C’est beaucoup plus scandaleux que la crise des abus sexuels sur des mineurs. C’est un meurtre ! Des têtes doivent tomber, et pas seulement celles des employés, mais d’abord celle de l’évêque qui supervise. Il doit démissionner.
De toute évidence, Catholics Charities de Richmond est hors contrôle ; celui qui doit superviser (episcopos en grec) toutes les activités catholiques dans le diocèse de Richmond, est son évêque, Mgr Francis Xavier DiLorenzo. Ce qui s’est passé sous son regard n’est pas qu’un simple “incident”. Ce fut la mort d’un être humain innocent, confié par la divine Providence aux soins d’une agence de l’Église, dont le superviseur était et demeure l’évêque. Il doit démissionner.
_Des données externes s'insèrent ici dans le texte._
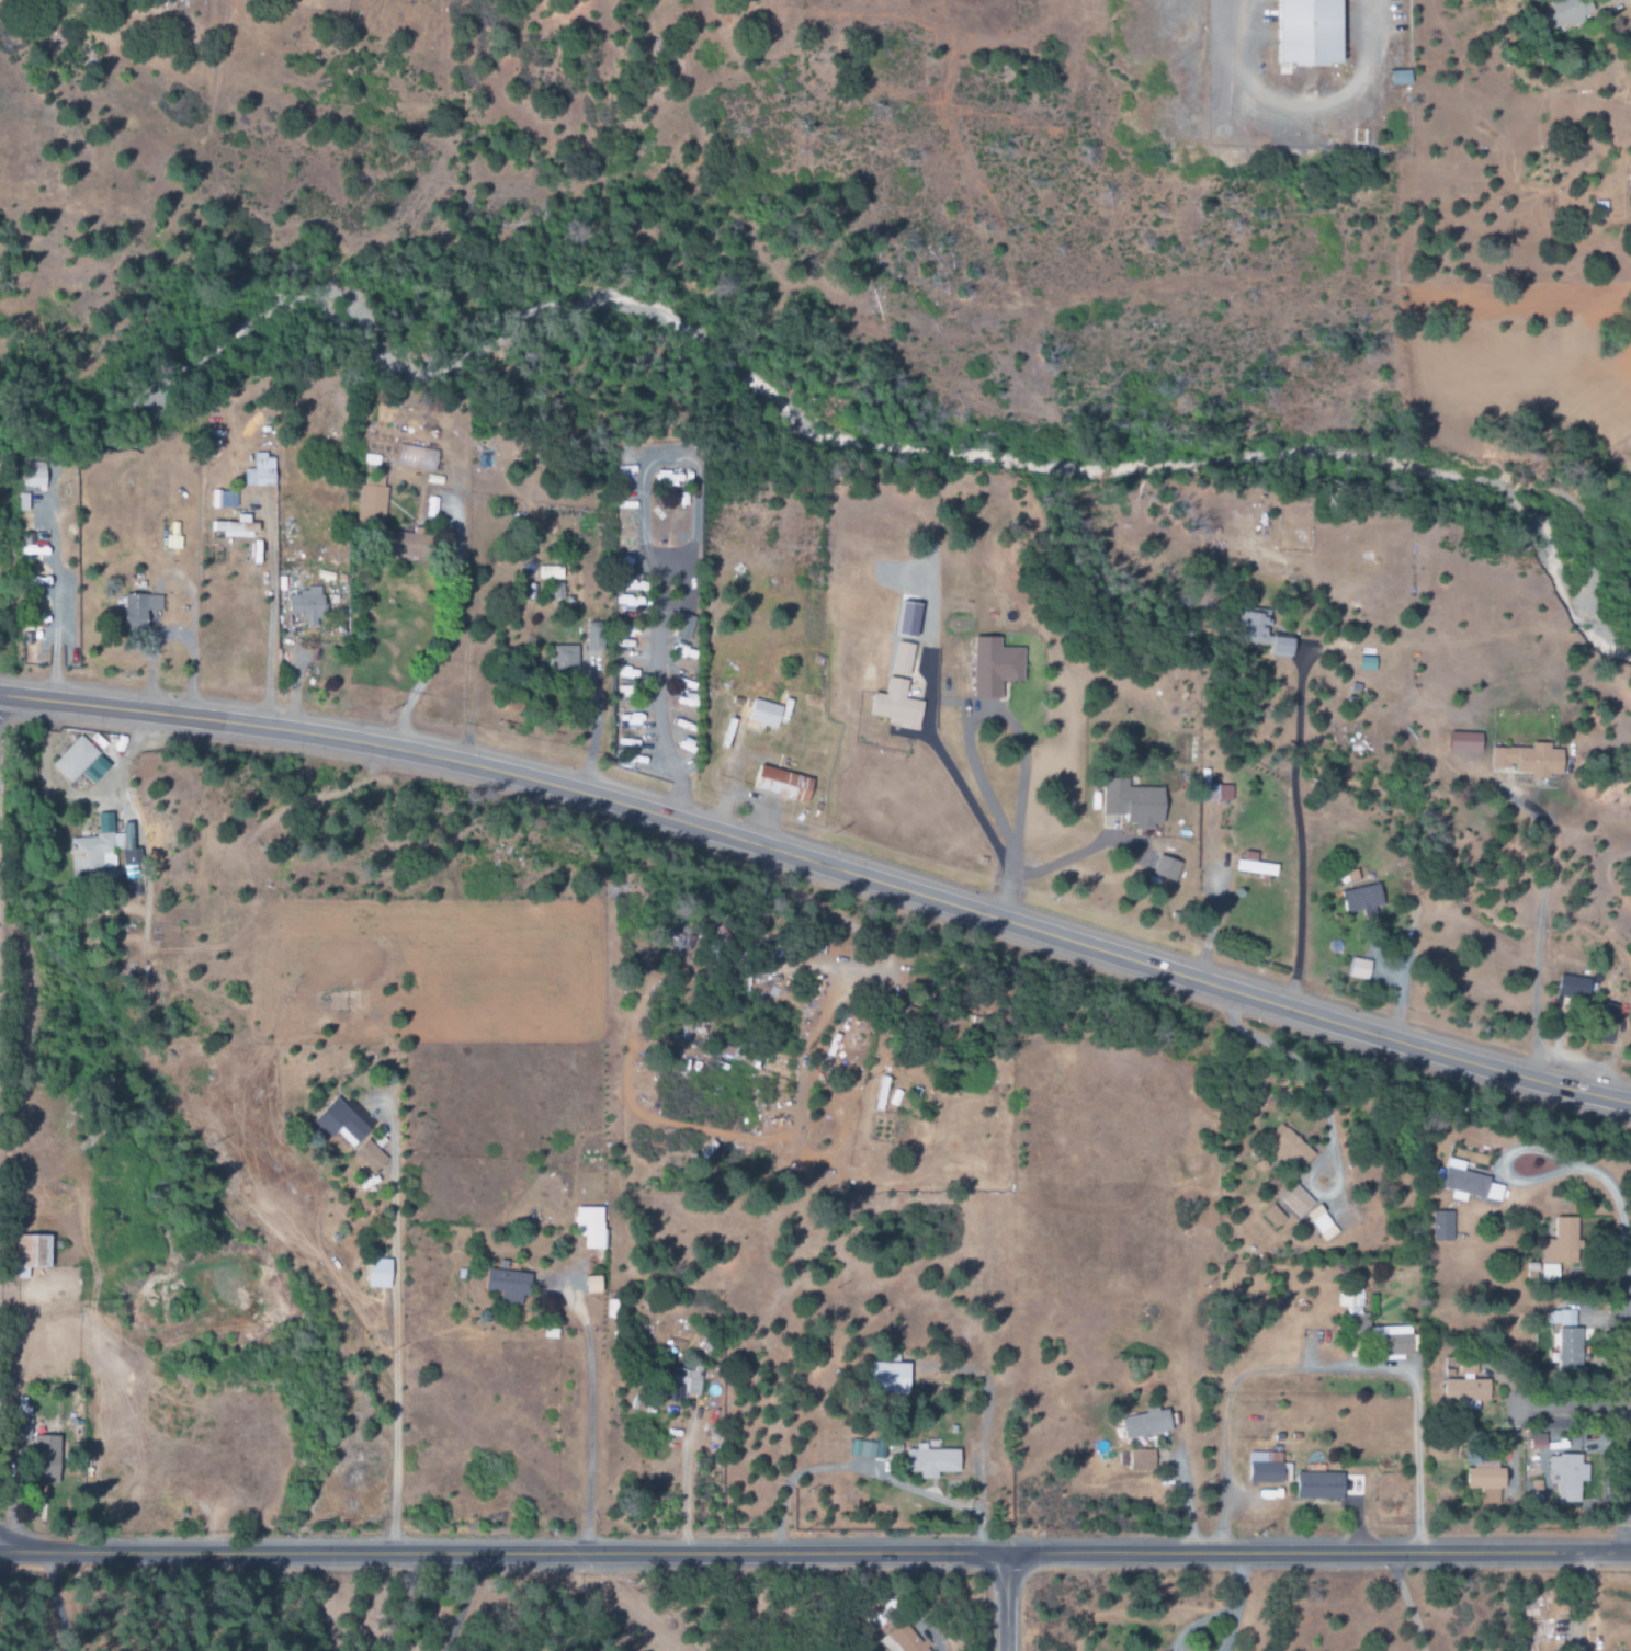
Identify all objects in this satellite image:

Le réseau national des Catholic Charities, Catholic Charities USA, a, à juste titre, désigné l’autorité responsable, Mgr DiLorenzo, remarquant que « [Catholic Charities of Richmond] est juridiquement sous la direction du diocèse de Richmond dont l’évêque appartient à [son] conseil d’administration ». Cet évêque est responsable de cette grande tragédie et de cette mort peccamineuse qui se sont déroulées sous son autorité. Il doit démissionner.
La culture de mort s’est retranchée dans les dispositifs d’assistance de ce diocèse. Une lettre d’excuses à ses frères évêques – une lettre secrète ! – ne saurait suffire. L’évêque est le superviseur d’une organisation meurtrière. Cet évêque est une honte pour l’Église catholique. Il doit démissionner ».